Informations générales
Intitulé de l'offre : Post-doctoral position (M/F) in high performance computing for approximate computing algorithms (H/F)
Référence : UMR5505-CHLBOU-103
Nombre de Postes : 1
Lieu de travail : TOULOUSE
Date de publication : mercredi 14 janvier 2026
Type de contrat : Chercheur en contrat CDD
Durée du contrat : 12 mois
Date d'embauche prévue : 1 mars 2026
Quotité de travail : Complet
Rémunération : From 3041 to t 4 216,70 euros gross monthly
Niveau d'études souhaité : Doctorat
Expérience souhaitée : Indifférent
Section(s) CN : 02 - Sciences informatiques : fondements de l'informatique, calculs, algorithmes, représentations, exploitations
Missions
Solving systems of linear equations is an integral part of many applications in high-performance computing (HPC).

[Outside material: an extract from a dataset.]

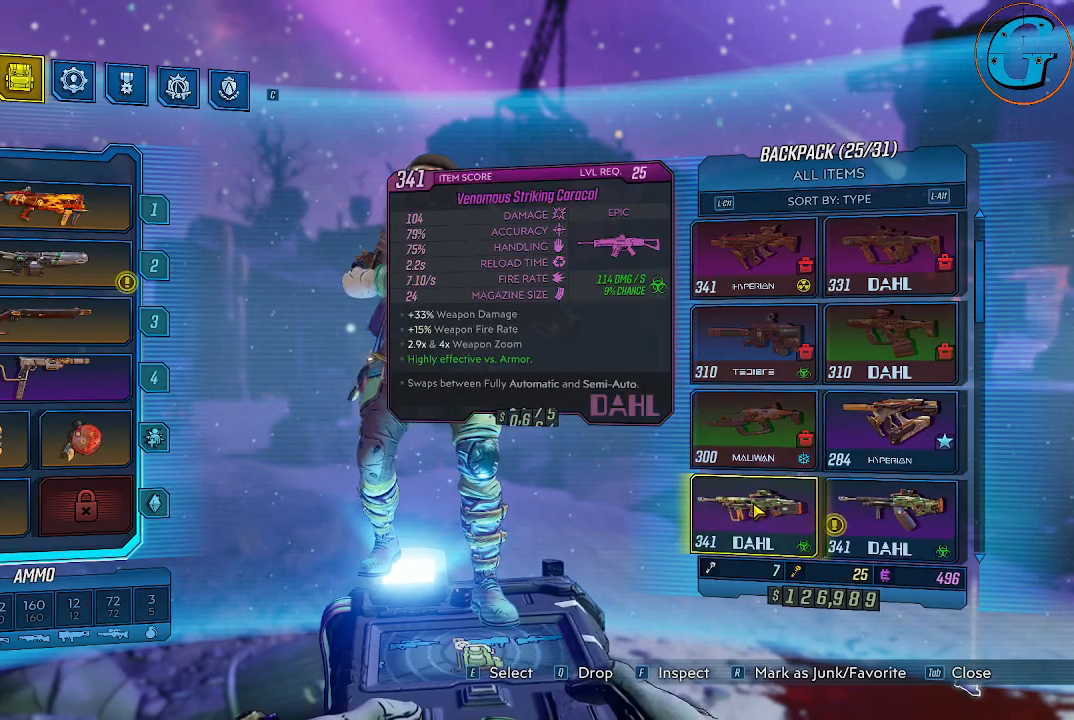
{"keys": [], "mouse": [], "events": [[117, "r", "down"], [250, "r", "up"]]}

Multigrid methods are widely used for this purpose. They compute an approximate solution by using smoothing on fine levels and solving a system of linear equations on the coarsest level. This post-doc will study the effects of approximate coarsest-level solves on the convergence and performance of multigrid methods. In particular, she/he will focus on designing effective, computable stopping criteria for iterative coarsest-level solvers tailored to multigrid methods. The objective of this post-doc is to provide new theoretical results, implement the designed methods in state of the art HPC linear algebra libraries, and evaluate their performance on modern supercomputers.
Activités
The choice and configuration of the coarsest-level solver in multigrid methods can significantly affect the overall performance. The typical approach is to use a direct solver based on LU or Cholesky factorization. There are, however, settings where using approximate solvers, such as (preconditioned) Krylov subspace methods or block low-rank direct approximate solvers leads to better performance. Achieving good performance with these solvers requires finding the right balance: their accuracy must be sufficient not to slow down the overall convergence, while the computational cost remains low. This post-doc will aim to achieve this balance by designing effective computable stopping criteria for iterative coarsest-level solvers tailored to multigrid methods. In particular, the recruited person will focus on the preconditioned conjugate gradient method (PCG) as the coarsest-level solver stopped using a criterion based on the approximation of the energy norm of the error.
Planned actions
- Numerical analysis of multigrid methods with relative coarsest-level stopping criteria.
- Designed of coarsest-level stopping criteria for PCG based on the approximation of the energy of the error.
- Implementation of the stopping criteria in Ginkgo and Hyteg linear algebra libraries and evaluation of the performance of the resulting multigrid methods on supercomputers
- Comparison of multigrid methods with PCG and with direct approximate block low-rank solvers on the coarsest level.
Compétences
-Linear Algebra
- Numerical analysis
- Computer arithmetics
- Parallel algorithms
- Parallel programming (MPI, OpenMP, PGAS...)
- C/C++/Fortran
Contexte de travail
The agent will work within the APO team (Parallel Algorithms and Optimization) of the IRIT laboratory (Toulouse Institute for Research in Computer Science), on the premises of the ENSEEIHT school, in Toulouse. The contract will take place in the context of the PEPR NumPEx Exa-SofT project (https://numpex.org/), more specifically task 4.3 of work-package 4.
Le poste se situe dans un secteur relevant de la protection du potentiel scientifique et technique (PPST), et nécessite donc, conformément à la réglementation, que votre arrivée soit autorisée par l'autorité compétente du MESR.